Quand on ne peut plus.

Christophe Hulé

Attendre tranquillement que la mort me surprenne.

Voilà une bonne nouvelle, quand la mort vous surprend, c'est qu'il n'y a pas de souffrance.

Si je me fie à la longévité de mon père, il me faudra attendre encore vingt sept ans.

Et mon père n'est pas mort.

Dans deux ans, c'est décidé, je pars en retraite.

Foin du beurre dans les épinards avec une ou deux années de surcote.

Quand on en peut plus, on en peut plus.

Bien sûr, une fois retirées les primes et les années funestes dans le privé, je perdrai mille euros, c'est pas rien.

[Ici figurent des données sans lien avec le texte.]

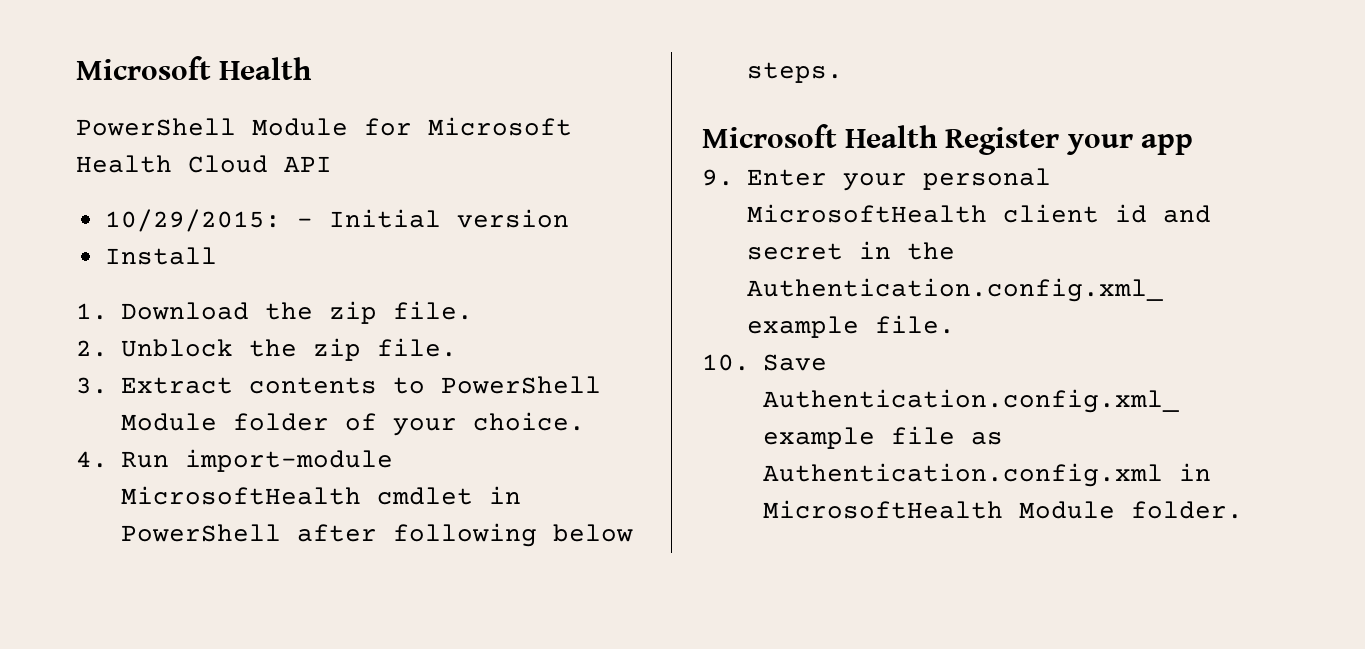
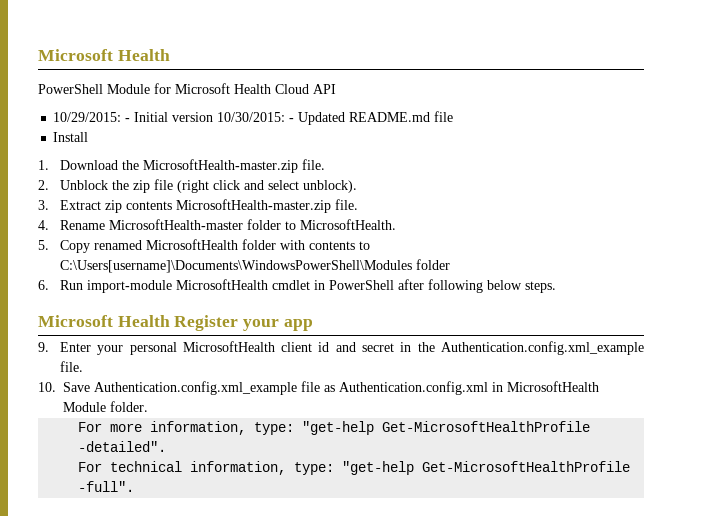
(569, 218) none -> [217,111,454,125] 10/30/2015: - Updated README.md file
[329,301,377,324] zip -> [142,159,298,173] MicrosoftHealth-master.zip
[377,338,457,357] [76,376,601,394] [121,412,585,436] [76,451,108,468] file. // 3. Extract contents to PowerShell Module folder of your choice. // 4. -> [153,179,357,193] [38,199,358,213] [38,219,396,230] [38,239,370,253] [59,259,450,273] [38,280,49,290] file (right click and select unblock). // 3. Extract zip contents MicrosoftHealth-master.zip file. // 4. Rename MicrosoftHealth-master folder to MicrosoftHealth. // 5. Copy renamed MicrosoftHealth folder with contents to C:\Users[username]\Documents\WindowsPowerShell\Modules folder // 6.
(1243, 510) none -> [78,421,591,435] [78,441,167,452] [78,461,631,475] [78,481,135,492] // For more information, type: "get-help Get-MicrosoftHealthProfile -detailed". // For technical information, type: "get-help Get-MicrosoftHealthProfile -full".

Un HLM en province et des efforts sur tout, mais ne plus travailler …

Ce qui m'est pénible, je sais que je vais en choquer beaucoup, c'est de devoir me lever tôt.

Certains matins je hurle en entendant le réveil, et j'appuie quatre ou cinq fois sur ce putain de bouton avant de me décider à sortir du lit comme on va à l'échafaud.

Franchement j'ai honte car j'ai un boulot peinard, mais  je suis las des saloperies qui me sont arrivées et celles qui touchent mes collègues.

État, collectivités territoriales, privé, tout est pourri, pardon pour le raccourci.

Il paraît, dans les textes officiels, que les personnels seront de plus en plus écoutés et protégés.

« Si maman si ... ».

La broyeuse universelle est toujours en service, à tous les échelons.

Un petit chefaillon minable (idem au féminin) pourra toujours exercer la vengeance avec des rapports mensongers, on ne sera pas « réactif », comme on dit de nos jours, dans les hautes sphères, même si l'injustice saute aux yeux : « pas de vagues, pas de vagues.

J'espère quand même que certains d'entre vous me comprennent, car je ne parle pas que de moi.

Le pire étant que personne n'ose prendre parti pour ne pas être broyé à son tour.

Tout est fait pour faire croire aux employés harcelés qu'ils traînent des casseroles.

Et il faut bien du temps pour s'en remettre, comme les chagrins d'amour.

Les plus zélés et consciencieux seront les meilleures cibles.

Et malheur à celle ou celui qui défendra la cause d'une ou d'un collègue.

Aujourd'hui je ne suis plus victime de ces saloperies, mais j'ai morflé comme on dit vulgairement.

Peut-être que les jeunes qui arrivent sur le marché de l'emploi feront exploser tout ça, mais au point où j'en suis, j'en doute.